A Reading native, he now lives in nearby Lancaster and works remotely for Johns Hopkins University as the associate director of admissions for the School of Education.

McCarty, who was recently elected to the Penn State World Campus Alumni Society Board, said he has found his undergraduate degree, which focused on interpersonal communication and emotional intelligence, to be helpful in his career in higher education admissions.

“My focus is always on what is right for the student,” he said. “Sometimes you’re counseling students into a program, other times out of a program and onto another opportunity that better fits their needs. I definitely appreciated the skills I developed in my undergraduate program because I have used them throughout my career and still use them in my current role.”

McCarty’s original plan was to become a mental health counselor but he quickly discovered that wasn’t the best career fit for him. After turning to his mentor at Penn State Berks for advice, Teri (Sabatelli) Murray, he was recruited into an admissions counselor role on the campus and was eventually promoted to assistant director of transfer admissions, where he stayed until taking the position at Johns Hopkins University in 2022. He enrolled in the World Campus master’s program in higher education as it was starting in 2014 and completed the program within two years. He said the education he received through World Campus has been instrumental in his professional development.

“I was so appreciative that I could take a topic that we discussed in one of my courses and put it into action right away,” he said. “To have the in-class theoretical backing and understand how it’s applied by being a working professional in higher education. ... The academics at Penn State are second to none. My experience was phenomenal in every way. I give Dr. Karen Paulson a huge amount of gratitude because she really fostered a sense of community within that cohort. There was a really strong sense of community which I appreciate. Those connections have continued even after graduation.”

It is commonly thought that the primary role of an admissions professional in higher education to act as a conduit between the university and prospective students, McCarty said. He has a slightly different take — in addition to that role, he said it is also his responsibility to guide students throughout their academic careers.

“A lot of times in college admissions, we’re looked at as gatekeepers when we’re really shepherds,” McCarty said. “Let’s foster a connection so you know you’re never going through this alone."

At Penn State Berks, he taught a leadership class for first-year students. It turned out that one of the students in the counseling program at Johns Hopkins, in a “wild turn of events,” had taken his class at Penn State.

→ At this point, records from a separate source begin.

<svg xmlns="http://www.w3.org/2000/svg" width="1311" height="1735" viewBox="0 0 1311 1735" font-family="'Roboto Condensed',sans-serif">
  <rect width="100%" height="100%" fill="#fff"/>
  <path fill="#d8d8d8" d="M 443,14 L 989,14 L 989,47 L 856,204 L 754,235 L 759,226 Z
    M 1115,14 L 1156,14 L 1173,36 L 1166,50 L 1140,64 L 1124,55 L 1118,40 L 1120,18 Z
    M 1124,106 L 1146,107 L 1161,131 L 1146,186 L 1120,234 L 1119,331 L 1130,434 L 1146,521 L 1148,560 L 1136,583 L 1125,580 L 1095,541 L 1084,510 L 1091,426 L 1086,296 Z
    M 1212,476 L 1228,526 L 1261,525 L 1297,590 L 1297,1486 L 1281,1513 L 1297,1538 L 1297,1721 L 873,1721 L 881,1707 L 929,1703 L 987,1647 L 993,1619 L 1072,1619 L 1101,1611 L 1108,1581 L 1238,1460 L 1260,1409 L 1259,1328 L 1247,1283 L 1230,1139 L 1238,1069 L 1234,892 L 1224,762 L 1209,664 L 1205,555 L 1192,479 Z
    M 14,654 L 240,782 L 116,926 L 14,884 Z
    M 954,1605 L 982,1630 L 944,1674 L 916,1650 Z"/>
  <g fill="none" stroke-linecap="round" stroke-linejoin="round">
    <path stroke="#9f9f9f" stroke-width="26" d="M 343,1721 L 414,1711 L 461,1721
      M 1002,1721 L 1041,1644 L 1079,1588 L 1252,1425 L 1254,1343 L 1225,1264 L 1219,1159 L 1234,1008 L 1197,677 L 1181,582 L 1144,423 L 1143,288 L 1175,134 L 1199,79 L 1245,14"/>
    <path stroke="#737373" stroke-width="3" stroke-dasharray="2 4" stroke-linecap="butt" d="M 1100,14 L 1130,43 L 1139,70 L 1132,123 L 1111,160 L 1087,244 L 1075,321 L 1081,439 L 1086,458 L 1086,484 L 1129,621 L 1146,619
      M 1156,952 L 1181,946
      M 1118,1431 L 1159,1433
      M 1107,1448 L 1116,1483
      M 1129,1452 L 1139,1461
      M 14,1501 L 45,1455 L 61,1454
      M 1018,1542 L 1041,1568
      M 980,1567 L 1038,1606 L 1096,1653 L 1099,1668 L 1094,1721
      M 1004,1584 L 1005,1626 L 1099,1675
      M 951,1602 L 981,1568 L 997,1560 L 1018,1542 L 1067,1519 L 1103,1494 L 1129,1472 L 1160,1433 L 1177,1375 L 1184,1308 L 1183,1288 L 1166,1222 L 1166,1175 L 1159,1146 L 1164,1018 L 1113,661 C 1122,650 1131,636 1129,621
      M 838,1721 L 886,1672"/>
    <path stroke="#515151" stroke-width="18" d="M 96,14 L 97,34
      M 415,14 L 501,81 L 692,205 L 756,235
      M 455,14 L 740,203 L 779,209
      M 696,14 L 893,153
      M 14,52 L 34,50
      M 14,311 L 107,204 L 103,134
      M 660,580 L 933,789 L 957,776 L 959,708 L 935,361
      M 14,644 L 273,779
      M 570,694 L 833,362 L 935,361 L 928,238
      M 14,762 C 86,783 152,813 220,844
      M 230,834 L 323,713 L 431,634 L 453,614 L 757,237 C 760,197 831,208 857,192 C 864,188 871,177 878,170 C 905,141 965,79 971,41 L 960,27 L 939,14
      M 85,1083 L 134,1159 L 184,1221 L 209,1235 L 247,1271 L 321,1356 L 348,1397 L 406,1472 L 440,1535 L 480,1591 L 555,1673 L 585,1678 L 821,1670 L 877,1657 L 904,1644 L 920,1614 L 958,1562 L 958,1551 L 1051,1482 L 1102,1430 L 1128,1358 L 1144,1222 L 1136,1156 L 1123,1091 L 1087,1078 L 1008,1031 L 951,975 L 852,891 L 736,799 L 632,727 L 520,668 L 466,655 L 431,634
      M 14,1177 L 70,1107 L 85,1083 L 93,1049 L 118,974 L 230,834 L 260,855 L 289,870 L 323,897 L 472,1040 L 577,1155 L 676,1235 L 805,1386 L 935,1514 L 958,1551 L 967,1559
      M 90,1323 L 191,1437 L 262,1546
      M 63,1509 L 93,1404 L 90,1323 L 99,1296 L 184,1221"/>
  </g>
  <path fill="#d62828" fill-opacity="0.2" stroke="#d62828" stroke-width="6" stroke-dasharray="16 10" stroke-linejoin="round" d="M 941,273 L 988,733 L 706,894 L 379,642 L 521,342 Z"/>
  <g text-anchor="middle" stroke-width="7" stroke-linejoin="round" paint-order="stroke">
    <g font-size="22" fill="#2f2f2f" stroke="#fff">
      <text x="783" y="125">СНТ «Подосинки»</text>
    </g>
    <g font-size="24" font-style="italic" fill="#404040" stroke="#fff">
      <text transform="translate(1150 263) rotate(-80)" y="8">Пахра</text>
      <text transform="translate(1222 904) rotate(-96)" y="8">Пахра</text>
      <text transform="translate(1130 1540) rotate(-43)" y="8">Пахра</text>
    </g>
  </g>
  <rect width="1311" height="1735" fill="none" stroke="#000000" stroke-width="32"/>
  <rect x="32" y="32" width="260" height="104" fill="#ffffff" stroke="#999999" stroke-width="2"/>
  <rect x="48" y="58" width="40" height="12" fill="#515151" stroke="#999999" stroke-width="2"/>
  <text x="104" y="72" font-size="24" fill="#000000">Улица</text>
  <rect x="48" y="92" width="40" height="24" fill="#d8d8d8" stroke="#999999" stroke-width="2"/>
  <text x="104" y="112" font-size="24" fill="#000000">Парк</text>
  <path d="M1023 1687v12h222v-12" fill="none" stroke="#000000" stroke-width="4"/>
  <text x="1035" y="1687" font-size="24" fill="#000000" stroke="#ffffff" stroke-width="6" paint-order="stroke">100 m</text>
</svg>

“To watch her walk across the stage twice, at Penn State and Hopkins, that was a sensational experience,” he said. “I love being there to help these students through the entirety of their journey. My job doesn’t end at admissions. If I can build a good relationship with students but stay connected, it builds a more connected community for the university.”

As a first-generation college student himself, McCarty is empathetic toward incoming students that may not have the privilege of parental guidance that they need to navigate the higher education landscape.

“Knowing what a student that you’ve worked with had to overcome — it just makes it more rewarding to see them shine and know how they accomplished that goal,” he said.

McCarty said he is dedicated to giving back to his alma mater and will have more opportunities to do so now that he has been elected to the Penn State World Campus Alumni Society Board. The board is focused on giving back and improving World Campus student experiences.

“I’m excited to get started and see how I can give back,” he said. “I’ve always wanted to stay connected and give back to Penn State in a plethora of different capacities.”